##### Testo del documento #####
Cesena: mancano le famiglie affidatarie per i bimbi in difficoltà
Falle nella rete di sostegno alle persone seguite dai servizi sociali, mancanza di famiglie affidatarie per minori che hanno bisogno e molte leggerezze.
Questi sono le segnalazioni emerse dal racconto di Claudia Farnedi, artista locale, che negli ultimi 3 anni ha seguito un’amica che soffriva di un disturbo bipolare, con una bimba di 7 anni, cercando di sopperire là dove, a suo parere, i servizi non potevano arrivare.
Sostegno agli altri
Secondo il racconto della Farnedi il tutto è iniziato nel 2019, quando l’amica, madre single con una bimba allora di 7 anni, viveva da sola, in una casa popolare e soffriva da tempo di bipolarismo. Seguita dai servizi sociali del Comune ed in cura alla Psichiatria del Bufalini, la donna però era spesso in situazioni di pericolo per se stessa e per la bimba. Questa era in affido da tempo a due persone molto anziane che proprio per l’età avevano rinunciato all’affido. Ed è qui che sorti i problemi.Nonni “adottivi”
##### Dati presentati #####
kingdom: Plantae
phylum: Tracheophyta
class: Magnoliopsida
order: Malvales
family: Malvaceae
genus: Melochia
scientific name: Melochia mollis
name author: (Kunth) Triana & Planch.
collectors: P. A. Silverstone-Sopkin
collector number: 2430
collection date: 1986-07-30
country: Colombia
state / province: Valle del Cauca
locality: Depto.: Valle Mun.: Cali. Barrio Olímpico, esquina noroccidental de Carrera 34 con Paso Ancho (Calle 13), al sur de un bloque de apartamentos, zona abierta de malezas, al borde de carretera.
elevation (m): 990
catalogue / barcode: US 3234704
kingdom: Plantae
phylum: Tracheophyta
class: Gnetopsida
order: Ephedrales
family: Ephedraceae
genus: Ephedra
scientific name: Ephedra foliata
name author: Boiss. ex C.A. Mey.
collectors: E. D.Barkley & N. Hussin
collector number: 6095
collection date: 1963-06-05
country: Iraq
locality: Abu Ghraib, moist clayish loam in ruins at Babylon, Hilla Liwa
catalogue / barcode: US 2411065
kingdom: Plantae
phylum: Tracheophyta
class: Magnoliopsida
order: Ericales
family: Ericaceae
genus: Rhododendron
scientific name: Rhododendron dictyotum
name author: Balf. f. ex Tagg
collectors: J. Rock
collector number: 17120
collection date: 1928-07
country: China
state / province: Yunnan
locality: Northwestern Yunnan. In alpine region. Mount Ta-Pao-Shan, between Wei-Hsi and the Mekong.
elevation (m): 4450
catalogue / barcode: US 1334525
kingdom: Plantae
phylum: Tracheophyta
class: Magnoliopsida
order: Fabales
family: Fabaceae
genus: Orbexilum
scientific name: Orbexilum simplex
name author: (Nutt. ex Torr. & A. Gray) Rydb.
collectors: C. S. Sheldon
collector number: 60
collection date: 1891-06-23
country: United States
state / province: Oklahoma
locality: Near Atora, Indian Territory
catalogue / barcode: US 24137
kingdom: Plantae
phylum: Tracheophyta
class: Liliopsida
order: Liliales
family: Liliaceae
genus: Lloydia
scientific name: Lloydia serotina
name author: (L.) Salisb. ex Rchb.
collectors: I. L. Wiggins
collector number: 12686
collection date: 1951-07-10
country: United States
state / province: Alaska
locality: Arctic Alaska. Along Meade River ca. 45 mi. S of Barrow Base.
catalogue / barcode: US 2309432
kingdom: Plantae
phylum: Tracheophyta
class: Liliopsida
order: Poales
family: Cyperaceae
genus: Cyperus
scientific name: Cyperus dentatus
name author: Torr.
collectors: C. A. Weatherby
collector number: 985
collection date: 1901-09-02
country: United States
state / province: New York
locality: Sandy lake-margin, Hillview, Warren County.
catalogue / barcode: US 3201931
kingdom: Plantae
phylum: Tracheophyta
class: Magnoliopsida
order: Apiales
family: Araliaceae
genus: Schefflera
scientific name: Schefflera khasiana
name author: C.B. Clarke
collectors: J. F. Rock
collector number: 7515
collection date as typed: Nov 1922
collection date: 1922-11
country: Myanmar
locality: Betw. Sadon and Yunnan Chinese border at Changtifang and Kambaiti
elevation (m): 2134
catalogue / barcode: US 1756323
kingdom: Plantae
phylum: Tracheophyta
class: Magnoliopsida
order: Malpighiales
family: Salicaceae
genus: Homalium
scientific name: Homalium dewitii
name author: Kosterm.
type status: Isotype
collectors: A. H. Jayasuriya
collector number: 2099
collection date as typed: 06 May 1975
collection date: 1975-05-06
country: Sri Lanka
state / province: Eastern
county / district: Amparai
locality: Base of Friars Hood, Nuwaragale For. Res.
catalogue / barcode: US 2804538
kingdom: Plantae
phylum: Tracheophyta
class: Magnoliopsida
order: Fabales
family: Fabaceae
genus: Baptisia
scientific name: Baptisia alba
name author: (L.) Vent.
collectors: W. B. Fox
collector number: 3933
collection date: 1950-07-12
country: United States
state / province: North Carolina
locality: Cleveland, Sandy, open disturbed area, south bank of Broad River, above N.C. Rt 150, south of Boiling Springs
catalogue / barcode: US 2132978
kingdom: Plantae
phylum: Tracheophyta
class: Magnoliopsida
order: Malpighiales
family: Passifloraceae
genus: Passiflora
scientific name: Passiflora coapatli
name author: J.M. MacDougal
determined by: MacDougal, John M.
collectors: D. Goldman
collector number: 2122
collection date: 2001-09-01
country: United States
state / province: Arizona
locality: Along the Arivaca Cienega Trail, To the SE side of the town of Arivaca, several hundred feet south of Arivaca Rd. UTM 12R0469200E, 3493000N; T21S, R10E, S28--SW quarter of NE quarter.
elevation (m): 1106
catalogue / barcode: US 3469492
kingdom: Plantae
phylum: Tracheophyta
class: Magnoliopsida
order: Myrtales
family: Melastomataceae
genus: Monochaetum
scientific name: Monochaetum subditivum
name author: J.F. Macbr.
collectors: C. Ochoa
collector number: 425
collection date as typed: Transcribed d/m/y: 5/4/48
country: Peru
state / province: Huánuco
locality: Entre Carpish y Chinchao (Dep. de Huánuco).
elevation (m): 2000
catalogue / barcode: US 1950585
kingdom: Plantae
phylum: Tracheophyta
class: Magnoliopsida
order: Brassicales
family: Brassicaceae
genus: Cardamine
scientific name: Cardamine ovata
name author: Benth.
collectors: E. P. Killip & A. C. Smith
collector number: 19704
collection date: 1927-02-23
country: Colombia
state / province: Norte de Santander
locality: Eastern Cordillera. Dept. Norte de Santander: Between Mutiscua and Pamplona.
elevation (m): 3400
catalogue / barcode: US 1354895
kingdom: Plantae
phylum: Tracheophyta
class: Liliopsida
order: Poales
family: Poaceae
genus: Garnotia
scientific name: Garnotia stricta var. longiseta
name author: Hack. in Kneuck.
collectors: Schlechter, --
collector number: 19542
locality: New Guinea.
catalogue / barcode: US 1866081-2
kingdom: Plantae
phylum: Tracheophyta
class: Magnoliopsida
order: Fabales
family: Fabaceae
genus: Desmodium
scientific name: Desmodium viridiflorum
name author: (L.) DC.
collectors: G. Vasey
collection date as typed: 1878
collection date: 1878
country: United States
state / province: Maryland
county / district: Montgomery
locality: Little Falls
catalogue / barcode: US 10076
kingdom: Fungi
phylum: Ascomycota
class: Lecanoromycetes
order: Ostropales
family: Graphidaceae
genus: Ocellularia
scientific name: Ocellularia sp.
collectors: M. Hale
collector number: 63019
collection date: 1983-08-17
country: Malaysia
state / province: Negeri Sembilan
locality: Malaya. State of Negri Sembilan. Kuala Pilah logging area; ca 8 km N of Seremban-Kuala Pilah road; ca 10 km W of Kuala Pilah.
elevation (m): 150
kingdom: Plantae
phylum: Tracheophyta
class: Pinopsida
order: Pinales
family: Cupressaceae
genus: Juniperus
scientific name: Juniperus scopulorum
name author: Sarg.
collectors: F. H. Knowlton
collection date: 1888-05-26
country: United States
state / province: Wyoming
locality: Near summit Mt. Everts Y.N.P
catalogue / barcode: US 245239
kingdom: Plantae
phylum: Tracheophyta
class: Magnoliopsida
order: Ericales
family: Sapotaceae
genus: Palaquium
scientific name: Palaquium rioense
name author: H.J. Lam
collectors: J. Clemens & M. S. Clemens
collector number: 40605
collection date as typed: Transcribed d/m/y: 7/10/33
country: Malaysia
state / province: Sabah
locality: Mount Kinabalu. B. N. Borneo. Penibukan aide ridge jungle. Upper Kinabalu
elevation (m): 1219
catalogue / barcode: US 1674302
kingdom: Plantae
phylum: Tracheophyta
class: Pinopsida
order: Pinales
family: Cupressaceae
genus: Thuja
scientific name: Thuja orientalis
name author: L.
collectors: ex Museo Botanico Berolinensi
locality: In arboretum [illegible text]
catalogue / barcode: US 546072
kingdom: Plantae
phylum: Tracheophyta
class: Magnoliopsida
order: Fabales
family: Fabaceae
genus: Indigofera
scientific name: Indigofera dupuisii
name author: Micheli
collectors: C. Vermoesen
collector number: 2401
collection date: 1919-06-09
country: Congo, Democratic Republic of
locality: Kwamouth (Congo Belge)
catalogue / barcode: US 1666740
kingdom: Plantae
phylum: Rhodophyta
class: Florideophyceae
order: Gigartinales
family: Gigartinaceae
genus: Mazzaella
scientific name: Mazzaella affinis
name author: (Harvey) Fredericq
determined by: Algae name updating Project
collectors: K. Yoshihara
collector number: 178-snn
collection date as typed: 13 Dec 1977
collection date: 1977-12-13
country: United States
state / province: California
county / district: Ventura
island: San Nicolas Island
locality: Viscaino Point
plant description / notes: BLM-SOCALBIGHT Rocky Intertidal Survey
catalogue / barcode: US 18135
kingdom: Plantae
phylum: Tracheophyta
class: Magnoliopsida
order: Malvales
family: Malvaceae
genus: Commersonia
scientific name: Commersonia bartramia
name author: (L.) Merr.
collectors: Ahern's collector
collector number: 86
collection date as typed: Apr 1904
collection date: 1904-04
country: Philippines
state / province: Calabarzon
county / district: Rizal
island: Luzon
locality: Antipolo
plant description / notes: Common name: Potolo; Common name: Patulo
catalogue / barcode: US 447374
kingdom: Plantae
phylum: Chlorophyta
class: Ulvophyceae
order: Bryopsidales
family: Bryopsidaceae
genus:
#####
**Completa quanto segue:**
- a) Elenca le segnalazioni che, secondo l'articolo sulle famiglie affidatarie, sono emerse dal racconto di Claudia Farnedi.
- b) Riscrivi il passo dell'articolo sulle famiglie affidatarie da "Questi sono le" a "non potevano arrivare.", mettendo "pittrice cesenate" al posto di "artista locale".
- c) Secondo l'articolo sulle famiglie affidatarie, per quale motivo le due persone a cui la bimba era in affido vi avevano rinunciato?

**Elenco delle risposte:**
- a)
- Falle nella rete di sostegno alle persone seguite dai servizi sociali
- Mancanza di famiglie affidatarie per minori che hanno bisogno
- Molte leggerezze

- b)
Questi sono le segnalazioni emerse dal racconto di Claudia Farnedi, pittrice cesenate, che negli ultimi 3 anni ha seguito un’amica che soffriva di un disturbo bipolare, con una bimba di 7 anni, cercando di sopperire là dove, a suo parere, i servizi non potevano arrivare.

- c) Vi avevano rinunciato a causa della loro età. Erano infatti due persone molto anziane.